Problem details:
Answer these from the basketball Hall of Fame storage text below:
1. By how many items does the Hall's inventory grow each year?
2. What was presented to Ed Gottlieb at the 1969 NBA All-Star game?
3. Which team did Brooslin think the 1986 Hall of Fame game trophy was meant for?

Document segment:
Behind the Hall’s storage walls are 150-200 basketballs, 300 uniforms, a table of trophies, trinkets and watches, six shelves of sneakers, pennants, plaques, cartoons and life-size cutouts of Parade All-Americans. Boxes are stacked on top of boxes. And still more boxes: The Hall’s inventory grows by 300-400 items yearly. Only a small percentage makes it to the big show, the Hall of Fame floor.

Some trophies are broken. You’ll have to excuse the shooter’s shattered left leg on the 1980 Pepsi-Cola NBA Old-Timers game trophy. But the gold touchtone phone presented to Ed Gottlieb at the 1969 NBA All-Star game probably could get through to the Miami Heat hotline.

Some, like the 1986 Hall of Fame game trophy, are unwanted.

“I think it was supposed to be given to the Celtics,” Brooslin said. “They never took it.”

Supplied data:
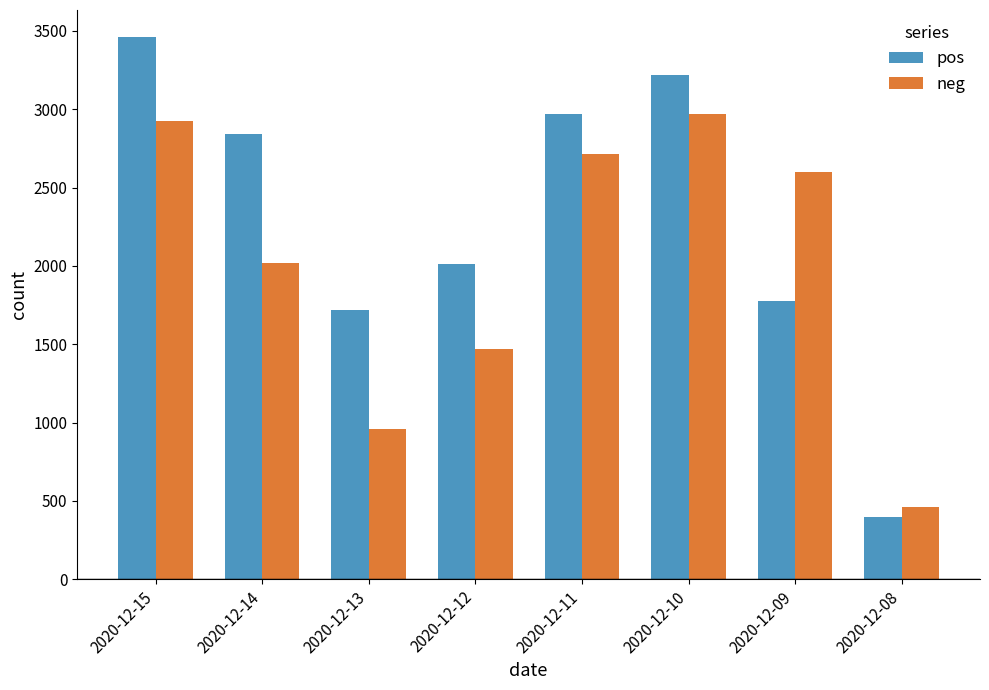

Rank the series by their maximum value, from highest to lowest.

pos, neg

Solution for this exercise:
1. 300-400 items
2. A gold touchtone phone
3. The Celtics